Segment Start: PROVIDED DATA
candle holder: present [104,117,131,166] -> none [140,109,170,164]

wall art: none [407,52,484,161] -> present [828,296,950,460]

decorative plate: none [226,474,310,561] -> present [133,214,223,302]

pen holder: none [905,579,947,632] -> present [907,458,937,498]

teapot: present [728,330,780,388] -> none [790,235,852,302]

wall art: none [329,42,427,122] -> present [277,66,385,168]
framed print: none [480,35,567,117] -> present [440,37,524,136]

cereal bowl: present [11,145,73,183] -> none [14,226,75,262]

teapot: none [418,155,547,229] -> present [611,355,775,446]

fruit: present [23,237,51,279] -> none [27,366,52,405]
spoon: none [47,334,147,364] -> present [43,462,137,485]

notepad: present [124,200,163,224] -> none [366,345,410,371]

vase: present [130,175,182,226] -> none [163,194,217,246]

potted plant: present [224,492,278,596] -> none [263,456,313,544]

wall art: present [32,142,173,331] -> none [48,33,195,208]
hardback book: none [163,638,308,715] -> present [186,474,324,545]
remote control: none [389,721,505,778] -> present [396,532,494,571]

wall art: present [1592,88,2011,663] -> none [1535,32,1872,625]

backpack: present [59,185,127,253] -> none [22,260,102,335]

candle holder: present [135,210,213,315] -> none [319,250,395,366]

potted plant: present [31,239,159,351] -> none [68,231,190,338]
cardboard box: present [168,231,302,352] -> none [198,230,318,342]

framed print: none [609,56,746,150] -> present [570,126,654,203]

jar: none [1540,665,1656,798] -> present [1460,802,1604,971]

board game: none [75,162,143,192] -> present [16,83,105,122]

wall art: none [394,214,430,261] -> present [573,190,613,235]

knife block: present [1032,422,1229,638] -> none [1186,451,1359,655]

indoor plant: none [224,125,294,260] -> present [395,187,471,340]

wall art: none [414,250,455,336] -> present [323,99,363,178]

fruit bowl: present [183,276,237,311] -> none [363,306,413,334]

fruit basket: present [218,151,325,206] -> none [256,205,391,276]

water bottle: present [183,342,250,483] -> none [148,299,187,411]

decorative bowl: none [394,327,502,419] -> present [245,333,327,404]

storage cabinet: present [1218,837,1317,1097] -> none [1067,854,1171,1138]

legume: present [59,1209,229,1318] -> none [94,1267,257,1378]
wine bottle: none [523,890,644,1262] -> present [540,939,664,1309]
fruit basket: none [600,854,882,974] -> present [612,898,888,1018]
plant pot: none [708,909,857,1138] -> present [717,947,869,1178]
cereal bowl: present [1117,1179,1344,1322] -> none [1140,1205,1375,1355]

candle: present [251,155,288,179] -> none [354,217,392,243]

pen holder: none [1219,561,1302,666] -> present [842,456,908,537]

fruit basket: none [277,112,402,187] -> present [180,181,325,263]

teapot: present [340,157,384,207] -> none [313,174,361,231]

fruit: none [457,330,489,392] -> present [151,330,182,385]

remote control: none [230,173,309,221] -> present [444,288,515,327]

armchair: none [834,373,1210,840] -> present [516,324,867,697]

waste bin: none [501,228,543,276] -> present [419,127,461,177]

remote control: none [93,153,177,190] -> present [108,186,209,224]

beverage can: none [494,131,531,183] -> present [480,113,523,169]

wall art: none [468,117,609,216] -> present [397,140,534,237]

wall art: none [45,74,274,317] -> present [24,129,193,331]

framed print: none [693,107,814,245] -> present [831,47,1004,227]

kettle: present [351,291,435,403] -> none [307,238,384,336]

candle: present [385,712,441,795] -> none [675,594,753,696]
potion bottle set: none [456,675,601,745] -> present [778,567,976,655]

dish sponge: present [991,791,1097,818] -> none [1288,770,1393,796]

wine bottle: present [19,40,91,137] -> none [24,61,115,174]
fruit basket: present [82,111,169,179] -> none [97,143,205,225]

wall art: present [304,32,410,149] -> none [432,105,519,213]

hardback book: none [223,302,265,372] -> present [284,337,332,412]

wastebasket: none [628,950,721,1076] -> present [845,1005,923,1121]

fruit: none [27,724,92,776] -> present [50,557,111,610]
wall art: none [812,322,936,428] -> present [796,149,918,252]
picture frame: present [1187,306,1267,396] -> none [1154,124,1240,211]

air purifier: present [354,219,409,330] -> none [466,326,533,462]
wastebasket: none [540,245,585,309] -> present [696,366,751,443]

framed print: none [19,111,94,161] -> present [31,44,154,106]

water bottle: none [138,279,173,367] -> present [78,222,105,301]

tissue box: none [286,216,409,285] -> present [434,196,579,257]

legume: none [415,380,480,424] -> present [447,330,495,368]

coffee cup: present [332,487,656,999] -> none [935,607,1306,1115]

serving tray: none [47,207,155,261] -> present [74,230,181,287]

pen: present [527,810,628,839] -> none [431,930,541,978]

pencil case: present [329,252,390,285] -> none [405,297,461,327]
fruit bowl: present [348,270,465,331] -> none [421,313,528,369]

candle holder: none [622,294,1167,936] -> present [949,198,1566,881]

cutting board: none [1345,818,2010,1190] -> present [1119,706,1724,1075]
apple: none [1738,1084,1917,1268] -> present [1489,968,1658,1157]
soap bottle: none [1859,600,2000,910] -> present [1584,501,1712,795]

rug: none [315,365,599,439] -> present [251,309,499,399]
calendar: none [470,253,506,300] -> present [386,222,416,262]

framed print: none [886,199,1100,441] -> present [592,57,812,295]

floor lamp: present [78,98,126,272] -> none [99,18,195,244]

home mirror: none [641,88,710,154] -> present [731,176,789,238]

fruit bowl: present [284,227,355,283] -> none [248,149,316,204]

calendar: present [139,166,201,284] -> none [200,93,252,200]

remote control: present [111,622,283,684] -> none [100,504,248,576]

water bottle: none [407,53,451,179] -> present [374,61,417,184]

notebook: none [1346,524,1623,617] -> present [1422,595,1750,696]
Segment End: PROVIDED DATA
EXERCISE PROMPT - From the listing above, the lines starting with the one that has "fruit basket: present [218,151,325,206]" and running through the one that has "teapot: present [340,157,384,207]" should be copied exactly, ends included.

EXERCISE ANSWER -
fruit basket: present [218,151,325,206] -> none [256,205,391,276]

water bottle: present [183,342,250,483] -> none [148,299,187,411]

decorative bowl: none [394,327,502,419] -> present [245,333,327,404]

storage cabinet: present [1218,837,1317,1097] -> none [1067,854,1171,1138]

legume: present [59,1209,229,1318] -> none [94,1267,257,1378]
wine bottle: none [523,890,644,1262] -> present [540,939,664,1309]
fruit basket: none [600,854,882,974] -> present [612,898,888,1018]
plant pot: none [708,909,857,1138] -> present [717,947,869,1178]
cereal bowl: present [1117,1179,1344,1322] -> none [1140,1205,1375,1355]

candle: present [251,155,288,179] -> none [354,217,392,243]

pen holder: none [1219,561,1302,666] -> present [842,456,908,537]

fruit basket: none [277,112,402,187] -> present [180,181,325,263]

teapot: present [340,157,384,207] -> none [313,174,361,231]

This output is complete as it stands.